Welcome to WebmasterWorld Guest from 3.234.210.89

Forum Moderators: coopster & jatar k

Splitting HTTP HOST

     
9:01 pm on Aug 18, 2019 (gmt 0)

Senior Member

WebmasterWorld Senior Member 5+ Year Member Top Contributors Of The Month

joined:Mar 15, 2013
posts: 1205
votes: 120


Let's say that I have a series of strings like these:

$urlA = 'www.example.com';
$urlB = 'ww2.example.com';
$urlC = 'example.com';
$urlD = 'example.co'; // .CO, not .COM
$urlE = 'example.net';

I would like to split them up in to $subdomain, $domain, and $extension (I know that a "domain" technically includes the extension, but I don't know what "example" would be called in this case).

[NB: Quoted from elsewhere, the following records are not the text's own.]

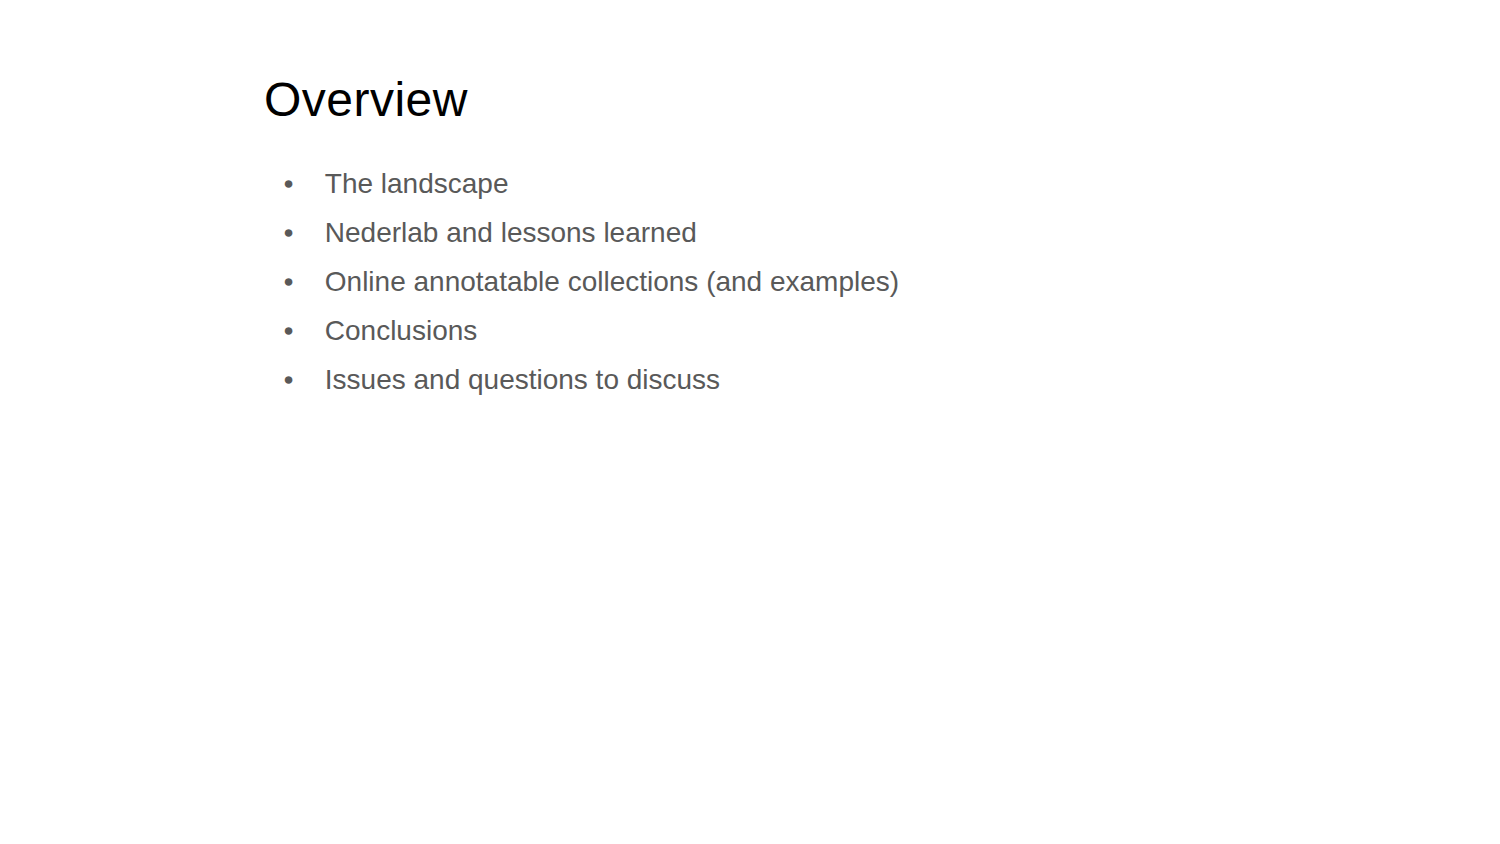Overview
The landscape
Nederlab and lessons learned
Online annotatable collections (and examples)
Conclusions
Issues and questions to discuss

In Perl, I do it like this:

($subdomain, $domain, $extension) = $urlA =~ /(ww[w2])?\.?(.*?)\.(com|net|co)/i;


But PHP doesn't seem to be quite so simple :-(

My first step was to simply explode() on the ., like:

list($subdomain, $domain, $extension) = explode('.', $urlA);


That works just fine as long as a subdomain exists, but if the user doesn't include the "www" then it sets everything to the wrong variable.

I actually force the "www" via .htaccess so this isn't a huge problem, but there's no guarantee that it will always be this way (especially since browsers are hiding the www now). So I wonder if there's a better way?

My next step was to use preg_split(), like so:

list($url, $subdomain, $domain, $extension) =
preg_split('/(.*)?\.?(.*?)\.(com?|net)/i',
$urlA,
-1,
PREG_SPLIT_DELIM_CAPTURE);


This seems to do what I'm wanting, but preg_split is about 4 times slower than explode :-( Which isn't a huge deal, I guess, we're talking about 0.000036s vs 0.000008s... but microseconds add up, I guess.

Before I implement preg_split(), can you guys suggest a better way to get the information I'm needing?
9:06 pm on Aug 18, 2019 (gmt 0)

Senior Member

WebmasterWorld Senior Member Top Contributors Of The Month

joined:Nov 13, 2016
posts:1194
votes: 288


the first thing which comes to my mind :


$tmp=explode('.',$url);
$extension=array_pop($tmp);
$domain=array_pop($tmp);
$subdomain=$tmp[0]??'';


If you want to set the subdomain to "www", if no subdomain was used, then it becomes:


$subdomain=$tmp[0]??'www';


an alternative


$subdomain=implode('.',$tmp);


in the second case, it works if you have "several" sub domains "a.b.c.d.domain.ext"
9:33 pm on Aug 18, 2019 (gmt 0)

Senior Member

WebmasterWorld Senior Member Top Contributors Of The Month

joined:Nov 13, 2016
posts:1194
votes: 288


especially since browsers are hiding the www now

The fact that browsers are "simplifying" the "display" of the address of page has no impact on the request itself, which still carries the protocol, sub domain, parameters, etc... (of course).
9:41 pm on Aug 18, 2019 (gmt 0)

Senior Member

WebmasterWorld Senior Member Top Contributors Of The Month

joined:Nov 13, 2016
posts:1194
votes: 288


edit: the null coalescing operator "??", works only with PHP 7+ ; the PHP 5 branch is now too old to be used "seriously" and "safety".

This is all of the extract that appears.